Solving exponential equation in one variable.

Question

I'm stuck with solving this exponential equation: $(1-v)^v = 2$

PS. I'm sorry I can show no solution that I could try myself.

Answer 1

Convert to $$ v \ln (1-v) = \ln (2). $$ For $0 < v < 1$, the log will be negative, but $v > 0$, so there's no solution in that interval. For $1 - v < 0$ (i.e., $v > 1$) it's not clear what any power of $v$ except for even integer powers actually means. So the only hope is $1 - v > 0$, i.e., $v < 1$, and then by the first case, this becomes $v < 0$.
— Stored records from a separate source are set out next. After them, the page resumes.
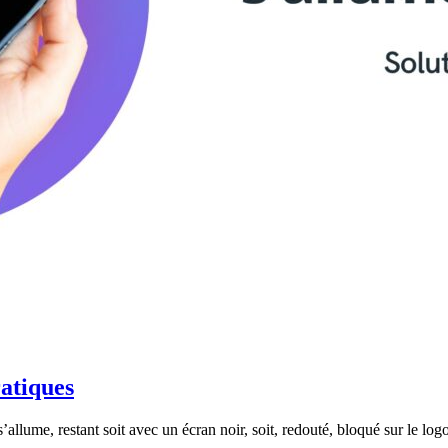
ratiques
 s’allume, restant soit avec un écran noir, soit, redouté, bloqué sur le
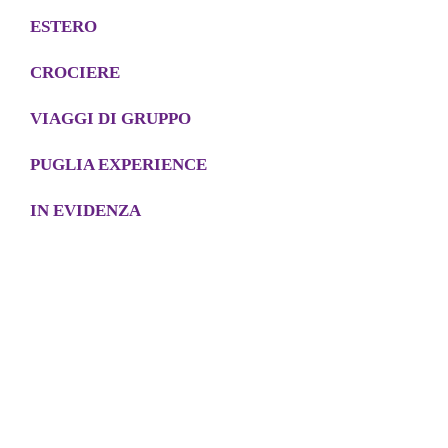
ESTERO
CROCIERE
VIAGGI DI GRUPPO
PUGLIA EXPERIENCE
IN EVIDENZA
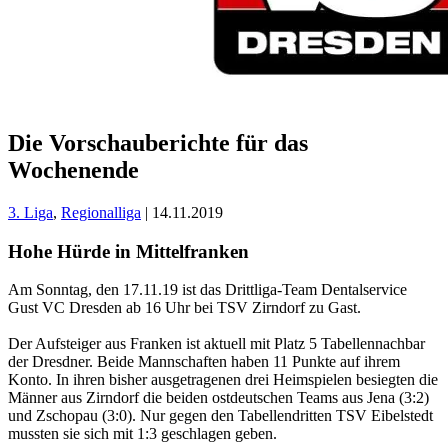
Die Vorschauberichte für das
Wochenende
3. Liga
,
Regionalliga
| 14.11.2019
Hohe Hürde in Mittelfranken
Am Sonntag, den 17.11.19 ist das Drittliga-Team Dentalservice
Gust VC Dresden ab 16 Uhr bei TSV Zirndorf zu Gast.
Der Aufsteiger aus Franken ist aktuell mit Platz 5 Tabellennachbar
der Dresdner. Beide Mannschaften haben 11 Punkte auf ihrem
Konto. In ihren bisher ausgetragenen drei Heimspielen besiegten die
Männer aus Zirndorf die beiden ostdeutschen Teams aus Jena (3:2)
und Zschopau (3:0). Nur gegen den Tabellendritten TSV Eibelstedt
mussten sie sich mit 1:3 geschlagen geben.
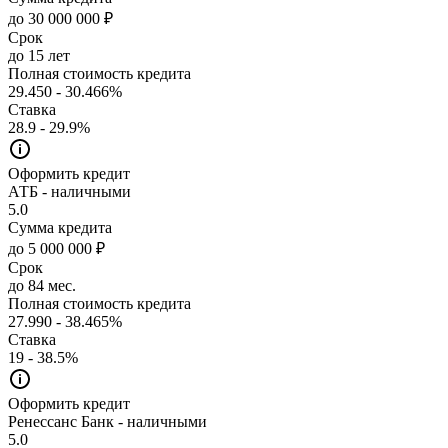
до 30 000 000 ₽
Срок
до 15 лет
Полная стоимость кредита
29.450 - 30.466%
Ставка
28.9 - 29.9%
Оформить кредит
АТБ - наличными
5.0
Сумма кредита
до 5 000 000 ₽
Срок
до 84 мес.
Полная стоимость кредита
27.990 - 38.465%
Ставка
19 - 38.5%
Оформить кредит
Ренессанс Банк - наличными
5.0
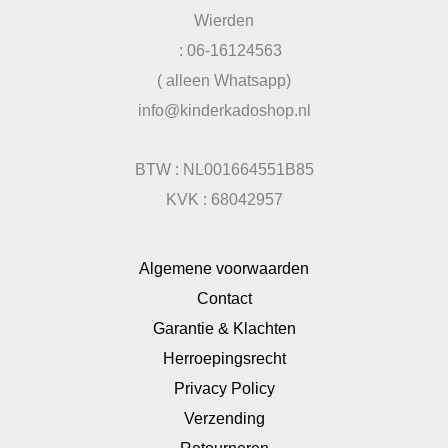
Wierden
: 06-16124563
( alleen Whatsapp)
info@kinderkadoshop.nl
BTW : NL001664551B85
KVK : 68042957
Algemene voorwaarden
Contact
Garantie & Klachten
Herroepingsrecht
Privacy Policy
Verzending
Retourneren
In that case, $\ln(1-v)$ will be positive (it's larger than $\ln 1 = 0$, because $v$ is negative, but $v$ is negative, so the product is negative.

In short: this appears to have no solutions.

Answer 2

$\exp(v \log(1-v)) = 2$, $v \log(1-v) = \log(2)$

you have to study the function $f:x\rightarrow x\log(1-x)$ for $x<1$.

Answer 3

Since you marked it real analysis: if $v>0$, then $(1-v)<1$ and so $(1-v)^x<1$ for any $x>0$ (in particular, for $x=v$). If $v\leq0$, then $1-v\geq1$, and $(1-v)^{-x}\leq1$ for any $x\geq0$ (in particular, for $-x=v$). Hence, no solutions exist.